What made Kennan’s testimony particularly striking, however, was his equally emphatic insistence that the Carter administration had
overreacted
to the third and most serious crisis that had developed in recent months: the Soviet Union’s invasion of Afghanistan on Christmas Day 1979. Eleven years earlier Kennan had criticized the Johnson administration’s tepid response to Czechoslovakia’s occupation. Now, though, in the face of Carter’s more vigorous retaliations—withdrawing the SALT II treaty from the Senate, embargoing grain and technology shipments to the U.S.S.R., calling for military draft registration, increasing defense spending, and demanding a boycott of the 1980 Moscow Olympics—Kennan claimed that the president had gone too far. Brezhnev had sent troops into Afghanistan in a desperate effort to save the imperiled Marxist government there, not—as Carter and his national security adviser Zbigniew Brzezinski had argued—with a view to beginning an offensive aimed at controlling the Persian Gulf. The Soviets would soon see that they had made a mistake, would be looking for a way out, and the United States should help them find one.
58
There was a compartmentalized logic in Kennan’s positions. Iran had, under a strict interpretation of international law, committed an act of war against the United States. The U.S.S.R. had indeed acted from a position of weakness, not strength, in Afghanistan. But Kennan’s grand strategic logic—the ability to see how contents mix after compartments are opened—eluded him altogether in this instance.
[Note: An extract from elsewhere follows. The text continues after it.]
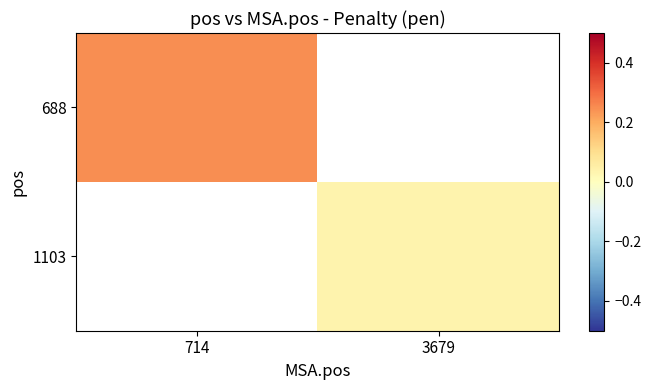

How many categories are shown in the chart?

2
What would the implications have been of the first formal declaration of war by anybody since 1945? What was to prevent escalation? How might Kremlin leaders respond to the prospect of American military action in a country bordering their own and Afghanistan? What conspiracies might they see in the rise of the Solidarity trade union movement in Poland, the rapturous reception accorded Pope John Paul II on his first visit back after his election, and in the Polish-born Brzezinski’s recent well-publicized trip to the Khyber Pass? It was not at all clear that Kennan’s method of rescuing the hostages would reassure the aging officials in Moscow who now controlled half of the world’s arsenal of nuclear weapons.
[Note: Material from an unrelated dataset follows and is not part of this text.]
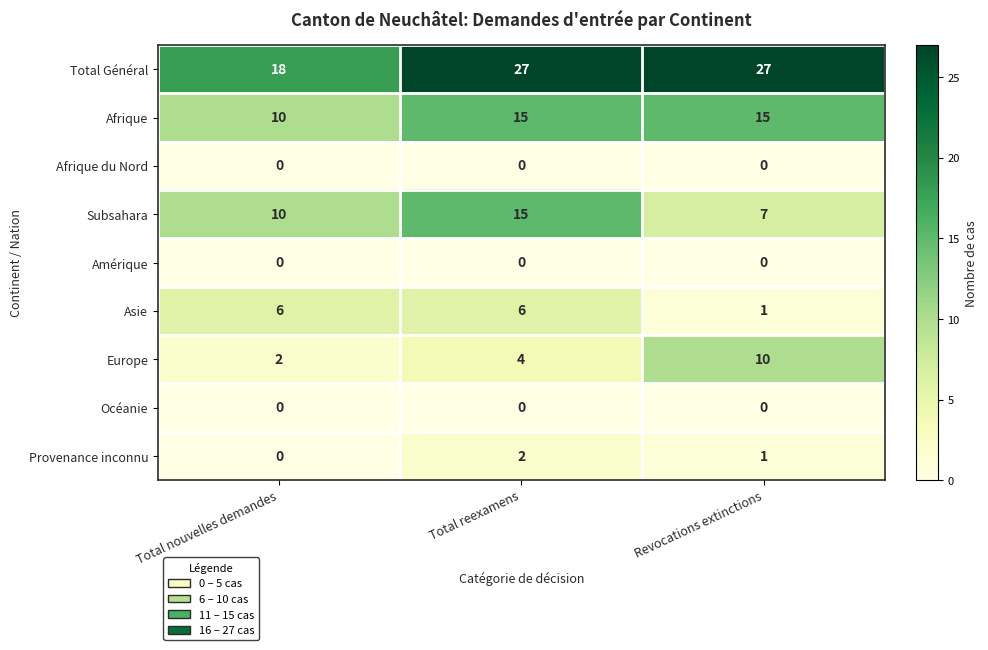

What is the spread (max minus min) of values at Total nouvelles demandes?

18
Kennan always had trouble keeping his emotions apart from his strategies, but as he grew older, the problem got worse. He commanded, as an elder statesman, increasing respect: there was supposed to be some kind of connection, he knew, between advanced age and wisdom. But “as one to whom these imputations would presumably be applicable, I am bound to say that this theory is at best complicated, and at worst questionable.”
59
He had fewer contemporaries, now, who could insist that he reconcile his contradictions before publicly displaying them. Bohlen had most frequently played that role, but so too had Acheson, Lippmann, and Harriman—the last still living and selectively donating, but in no condition to set Kennan right, as he used to do in Moscow, on the limits of policy feasibility. Nitze, a personal friend, was a public adversary who delighted in pouncing (or having associates like Eugene Rostow pounce) on Kennan’s lapses. No one had asked, with respect to his
Encounter
interview,
The Cloud of Danger
, the Bismarck book, or his remarkable appearance before the Senate Foreign Relations Committee: “George, how will all of this hang together?”